Mönchengladbach Antikes Theater an der Wiege der Demokratie

Mönchengladbach · Zurück an den Beginn des Rechtsstaats will Matthias Gehrt mit der "Orestie" des Aischylos führen. Der Text ist auf drei Stunden gekürzt.

 Schauspieldirektor Matthias Gehrt inszeniert die "Orestie".

Schauspieldirektor Matthias Gehrt inszeniert die "Orestie".

Foto: Matthias Stutte

In einer Woche ist die Premiere der "Orestie". "Es ist der Urtext des abendländischen Theaters überhaupt", sagt Schauspieldirektor Matthias Gehrt in einer Stimmlage, die gleichermaßen Gestaltungswillen und Ehrfurcht verrät. Vor mehr als 2500 Jahren, genau im Jahr 458 vor der Zeitrechnung, ist die von Schuld, Rache und Sühne sprechende Tragödie im Dionysos-Theater zu Athen uraufgeführt worden.

Und jetzt bringen Gehrt, die Bühnenbildnerin Gabriele Trinczek und Sibylle Gädeke (Kostüme) das Riesen-Opus auf die Bühne des Rheydter Theaterhauses. Ein Unterfangen in einer Größenordnung, die Gehrt bereits mit Goethes "Faust" erfolgreich vorexerziert hat. Da riskierte er, das Monument in beiden Teilen auf eine Gesamtspieldauer von dreieinhalb Stunden zu komprimieren. "Diesmal haben wir die eigentlich erforderlichen neun Stunden für die Aufführung auf drei reduziert", informiert Gehrt. Die meisten Theatergänger werden das begrüßen. "Wir versuchen die Geschichte in ihren Grundbausteinen zu erzählen", sagt Gehrt. Der Schauspieldirektor hatte vor zwei Jahren am Theater mit "König Ödipus" von Sophokles bereits ein anderes großes Drama der Antike in Szene gesetzt. "Die dabei gewonnenen Erfahrungen spielen durchaus in die neue Arbeit hinein", gibt er zu.

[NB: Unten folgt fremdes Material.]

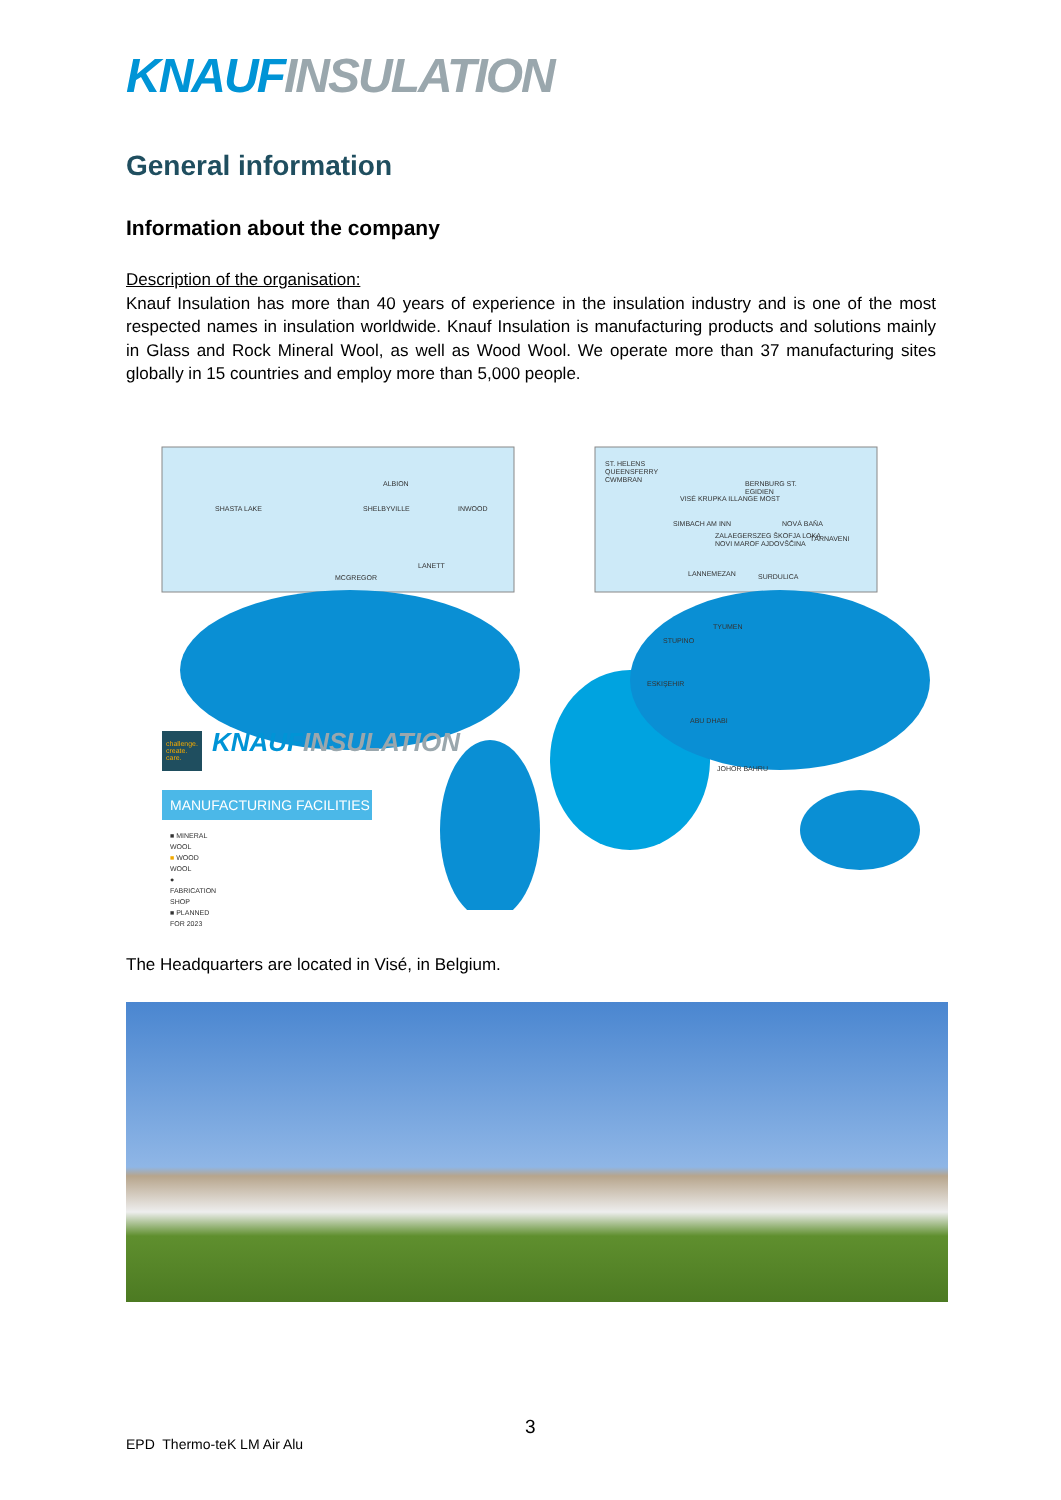KNAUF INSULATION
General information
Information about the company
Description of the organisation:
Knauf Insulation has more than 40 years of experience in the insulation industry and is one of the most respected names in insulation worldwide. Knauf Insulation is manufacturing products and solutions mainly in Glass and Rock Mineral Wool, as well as Wood Wool. We operate more than 37 manufacturing sites globally in 15 countries and employ more than 5,000 people.
SHASTA LAKE
ALBION
SHELBYVILLE INWOOD
LANETT
MCGREGOR
ST. HELENS QUEENSFERRY CWMBRAN
BERNBURG ST. EGIDIEN
VISÉ KRUPKA ILLANGE MOST
SIMBACH AM INN NOVÁ BAŇA
ZALAEGERSZEG ŠKOFJA LOKA NOVI MAROF AJDOVŠČINA TÂRNAVENI
LANNEMEZAN SURDULICA
TYUMEN
STUPINO
ESKIŞEHIR
ABU DHABI
JOHOR BAHRU
challenge. create. care. KNAUF INSULATION
MANUFACTURING FACILITIES
■ MINERAL WOOL
■ WOOD WOOL
● FABRICATION SHOP
■ PLANNED FOR 2023
The Headquarters are located in Visé, in Belgium.
3
EPD Thermo-teK LM Air Alu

Die Handlung in Kurzform: Der Feldherr Agamemnon kehrt nach zehn Jahren siegreich aus dem gewonnenen Troja-Feldzug zurück nach Argos. Seine Ehefrau Klytaimestra erwartet ihn rachsüchtig. Hatte Agamemnon doch, um günstige Winde für die Ausfahrt aus dem heimatlichen Hafen von den Göttern zu erhalten, seine und Klytaimestras Tochter Iphigenie als Opfergabe getötet. Nun erschlägt Klytaimestra den Gatten, worauf die Spirale der Blutrache sich weiterdreht: Beider Sohn Orestes rächt den Vater, indem er seine Mutter tötet. Und nun wäre er nach der Vergeltungs-Logik als nächstes Opfer an der Reihe.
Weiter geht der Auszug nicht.